Zahlreiche Gemeindemitglieder treffen sich an diesem Abend ohnehin zum gemeinschaftlichen Fastenbrechen, denn es ist Ramadan. Einen Monat lang haben Muslime vom Morgengrauen bis zur Abenddämmerung gefastet. In diesen Stunden verzichten sie auf Essen und Trinken, aber auch auf „schlechte Wörter“ oder „unnötige Arbeit“. „Es geht darum, zu verzichten, um sich auf die Seele zu besinnen und dankbar zu sein, für die Gaben, die wir täglich erhalten“, erläutert Musa Bagrac. Er kommt von der Geschwister-Scholl-Gesamtschule in Lünen, promoviert über interreligiösen Dialog an der Uni Münster und ist einer von sechs Referenten bei der Tagung.

Jochen Arnold hat als Gastgeschenk eine CD mitgebracht. Internationale Musik mit Psalmen und Gebeten in sechs Sprachen aus verschiedenen Konfessionen und Religionen. Sie trägt das symbolische Motto „Zeichen“.

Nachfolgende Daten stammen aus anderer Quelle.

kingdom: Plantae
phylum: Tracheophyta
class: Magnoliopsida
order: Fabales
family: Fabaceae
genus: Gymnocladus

Der Ramadan ist ein Monat im Islam. Weil der Kalender aus diesem Kulturkreis ein Mondkalender ist – im Gegensatz zum Sonnenkalender, wie er sich in Europa etabliert hat – wandert der Ramadan jedes Jahr um zehn Tage. Laut islamischer Lehre wurde dem Propheten Mohammed in der Höhle Hira zum ersten Mal der Koran offenbart. „In vielen Moscheen lesen die Gläubigen deswegen während des Ramadan den Koran“, erklärt Bagrac. Etwa 600 Seiten umfasst der Text, das entspricht etwa 20 Seiten pro Tag. Die Gemeindemitglieder finden sich in Gruppen zusammen und rezitieren das Werk.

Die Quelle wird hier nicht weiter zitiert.